Don't get me wrong, Claude is a marvel and Deepseek punches above its weight, but neither compare with stuff like 'write me a sql query that does these 30 things as efficiently as possible.'. ChatGPT will output an answer with explanations for each line by the time Claude inevitably times out...again.


...not monetized yet: Can't find the post, but a prev. HN post had a link to an article showing that OpenAI had hired someone from Meta's ad service leadership - so I took that to mean it's a matter of time.

edit: believe it was Fidji Simo et al.

https://www.pymnts.com/artificial-intelligence-2/2025/openai...


It's not hard to make 4.5B when you lose 13.5B. If you give me 18B, I would bet I could lose 13.5B no problem.


It is hard though. Getting people to hand $4.5B to a company is difficult no matter how much money you are losing in the process.

I mean sure, you can get there instantly if you say "click here to buy $100 for $50", but that's not what's happening here - at least not that blatantly.


I get what you're saying, and it's especially interesting if revenue grows faster than costs, but for private entities it's harder to tell what the actual dynamics are. We don't really have the breakdown of the revenues, do we?


> it's a company with 4.5B in revenues in H1 2025

That's a lot of money to be getting from a subscription business and no ads for the free tier

Not hard to see upside here


It’s when they are losing four times as much. Are their marginal costs per subscriber even positive?


Yeah, how much profit will they make if they're able to go for-profit? Revenue doesn't tell me anything.


didn't the post a loss of $5 billion last year and are on track for a loss of $8-9 billion this year?


No: they’re on track to lose $30B or so (they lost 13.5B H1 2025)


even if thats the case, they have eaten multiple times that amount of other companies lunch. Companies that currently use ads, whereas cgpt does not.(but will).


Have they?

GOOG is at record highs, FB is at record highs, MSFT is at record highs


As a reminder, even Apple didn't hit 1T market cap until late 2018. We didn't get a second in the 4 comma club until mid 2019 with MSFT. Google and Facebook in 2021.

And now we have 4 companies above 3T and 11 in the 4 comma club. Back when the iPhone was released oil companies were at the top and they were barely hitting 500B.

So yeah, I don't think anyone has really been displaced. Nvidia at up, Broadcom at 7, and TSMC at 9 indicate that displacement might occur, but that's also not the displacement people are talking about.

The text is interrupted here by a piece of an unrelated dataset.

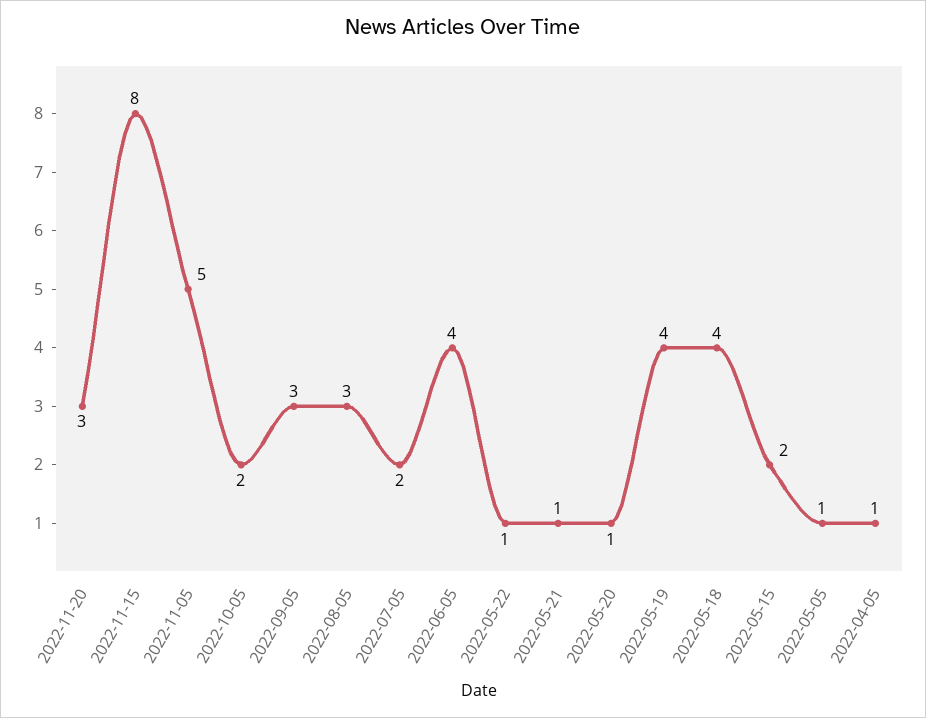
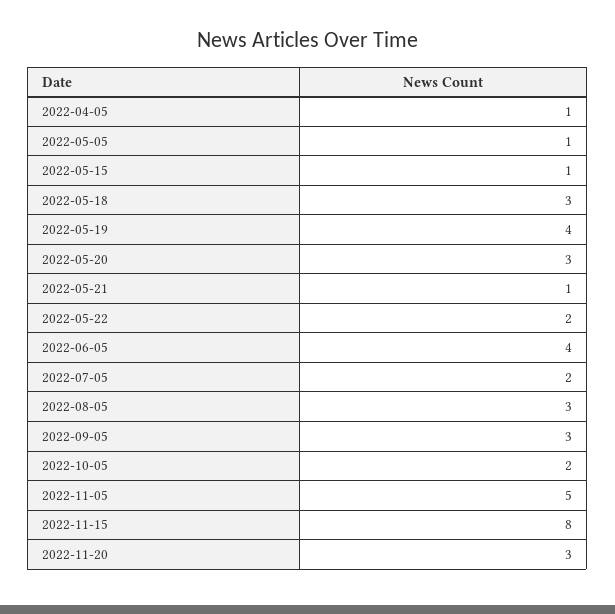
2022-05-22: 1 -> 2
2022-05-20: 1 -> 3
2022-05-18: 4 -> 3
2022-05-15: 2 -> 1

I don't entirely know what to make of a very-small number of companies' valuations going sky-high that fast (and a few completely without any apparent connection to the fundamentals or even the best-plausible-case mid-term future of those fundamentals, like Tesla) but I can't help but think it means something is extremely broken in the economy, and it's not going to end well.

Maybe we all should have been a little more pro-actively freaked out when dividends went from standard to all-but extinct, and nobody in the investor class seemed to mind... like, it seems that the balance between "owning things that directly make money through productive activity" and "owning things that I expect to go up in value" has gotten completely out-of-wack in favor of the latter.


My guess? Hype. All the companies at the top have a lot of hype. I don't think that explains everything, but I believe it is an important factor. I also think with tech we've really entered a Lemon Market. It is very difficult to tell the quality of products prior to purchase. This is even more true with the loss of physical retail. I actually really miss stores like Sharper Image. Not because I want to buy the over priced stuff, but because you would go into those stores and try things.

I definitely think the economy has shifted and we can see it in our sector. The old deal used to be that we could make good products and good profits. But now "the customer" is not the person that buys the product, it is the shareholder. Shareholder profits should reflect what the market value of the product being sold to customers, but it doesn't have to. So if we're just trying to maximize profits then I think there is no surprise when these things start to diverge.